Being cared for by a range of different adults ceases to be beneficial for a child when the adults do not know each other and hardly know the child’s parents. Even in nursery schools, the primary duty of staff is to their employer, not to the children in their care, which means that staff will follow the agenda laid down by the company they work for, and, unlike parents and relatives, will not adapt to suit the agenda of the children.
Many children of this age start to experience a conflict between their own desire to learn and their teachers’ desire to make them do certain things at certain times. Once a child’s spontaneity is curtailed, they start to spend hours each day doing very little at all – a very bad habit to develop at a young age.
5 to 11-Year-Olds
Full-time schooling starts when children are between five and seven years old, varying slightly from country to country. This is far too young: children of this age are not old enough to be able to stand up to the teacher and keep control of what they learn, and when they learn it.

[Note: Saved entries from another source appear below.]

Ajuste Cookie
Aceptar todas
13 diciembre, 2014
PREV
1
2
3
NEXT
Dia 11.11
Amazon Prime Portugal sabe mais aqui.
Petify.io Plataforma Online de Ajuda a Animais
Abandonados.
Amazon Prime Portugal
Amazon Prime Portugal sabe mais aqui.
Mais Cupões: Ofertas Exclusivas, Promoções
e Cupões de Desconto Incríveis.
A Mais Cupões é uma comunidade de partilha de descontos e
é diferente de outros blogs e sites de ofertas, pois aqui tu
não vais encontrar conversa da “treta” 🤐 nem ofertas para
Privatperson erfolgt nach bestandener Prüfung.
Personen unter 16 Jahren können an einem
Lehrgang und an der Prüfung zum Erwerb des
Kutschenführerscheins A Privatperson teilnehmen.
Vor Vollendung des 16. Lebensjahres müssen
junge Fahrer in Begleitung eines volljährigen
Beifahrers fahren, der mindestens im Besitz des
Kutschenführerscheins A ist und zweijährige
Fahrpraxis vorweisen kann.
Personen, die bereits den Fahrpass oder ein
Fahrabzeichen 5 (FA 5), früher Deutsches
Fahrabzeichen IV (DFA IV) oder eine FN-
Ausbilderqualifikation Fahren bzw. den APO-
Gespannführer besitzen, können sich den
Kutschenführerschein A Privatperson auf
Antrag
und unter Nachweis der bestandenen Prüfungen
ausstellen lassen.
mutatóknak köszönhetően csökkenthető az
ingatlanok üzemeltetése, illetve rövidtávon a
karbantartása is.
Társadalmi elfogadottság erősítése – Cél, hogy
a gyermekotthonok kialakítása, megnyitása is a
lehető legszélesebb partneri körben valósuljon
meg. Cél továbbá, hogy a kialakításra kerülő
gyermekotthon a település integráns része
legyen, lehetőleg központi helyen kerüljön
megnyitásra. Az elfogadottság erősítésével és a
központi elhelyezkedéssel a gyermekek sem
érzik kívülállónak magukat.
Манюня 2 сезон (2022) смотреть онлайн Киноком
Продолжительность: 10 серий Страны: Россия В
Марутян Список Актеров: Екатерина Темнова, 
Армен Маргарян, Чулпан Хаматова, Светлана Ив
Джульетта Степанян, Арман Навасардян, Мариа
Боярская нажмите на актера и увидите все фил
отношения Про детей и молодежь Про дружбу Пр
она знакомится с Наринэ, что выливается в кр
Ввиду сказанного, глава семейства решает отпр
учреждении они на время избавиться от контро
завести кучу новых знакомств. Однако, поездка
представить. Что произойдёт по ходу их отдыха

In school, success and failure is assessed according to the criteria set down by the school, not by the children attending the school. Every rational child dislikes school, but for some reason, which is difficult to understand, the people running the schools do not see this as a problem. Instead they adopt an ever more rigid and uncompromising towards the children in their care and in most countries they now have a fixed curriculum, targets for children’s educational achievements, and league tables which compare one school with another, as though the personalities of the children who attend them are of no significance.

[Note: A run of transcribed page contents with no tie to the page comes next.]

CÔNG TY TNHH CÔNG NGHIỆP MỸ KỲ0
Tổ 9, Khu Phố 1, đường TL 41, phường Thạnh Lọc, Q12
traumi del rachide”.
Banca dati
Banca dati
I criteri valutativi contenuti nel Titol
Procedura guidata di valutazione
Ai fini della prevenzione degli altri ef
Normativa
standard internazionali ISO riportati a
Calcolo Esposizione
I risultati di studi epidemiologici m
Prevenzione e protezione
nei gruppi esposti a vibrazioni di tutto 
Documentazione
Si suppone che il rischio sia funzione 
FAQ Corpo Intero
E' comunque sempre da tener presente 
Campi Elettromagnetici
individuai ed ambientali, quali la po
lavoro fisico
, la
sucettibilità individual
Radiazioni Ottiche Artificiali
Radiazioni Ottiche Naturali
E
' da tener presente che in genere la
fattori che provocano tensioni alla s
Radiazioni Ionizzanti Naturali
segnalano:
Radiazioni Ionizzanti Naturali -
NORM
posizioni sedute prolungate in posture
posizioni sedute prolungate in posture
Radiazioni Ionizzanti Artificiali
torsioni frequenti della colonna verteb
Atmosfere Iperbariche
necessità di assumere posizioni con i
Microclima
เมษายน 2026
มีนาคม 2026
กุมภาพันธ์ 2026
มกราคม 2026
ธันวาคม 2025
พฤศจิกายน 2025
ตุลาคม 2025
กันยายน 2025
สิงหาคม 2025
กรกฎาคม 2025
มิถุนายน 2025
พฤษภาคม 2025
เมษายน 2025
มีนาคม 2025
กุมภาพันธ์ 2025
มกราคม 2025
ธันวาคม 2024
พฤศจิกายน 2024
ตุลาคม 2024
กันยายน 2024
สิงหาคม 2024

Not surprisingly, children do not retain their natural enthusiasm for learning in this atmosphere, and the eleven-year-olds who emerge from the primary school system are not the same people as the five-year-olds who entered it six years earlier. As adults, we tend to think that the changes that we see taking place in our children are an inevitable part of growing up, but it is not realistic to suppose that the deadening influence of school does not have a significant effect upon a child’s development.
This is the first big challenge faced by parents of young children – how to help their children gain a primary education without having their lives blighted by an uncaring educational system.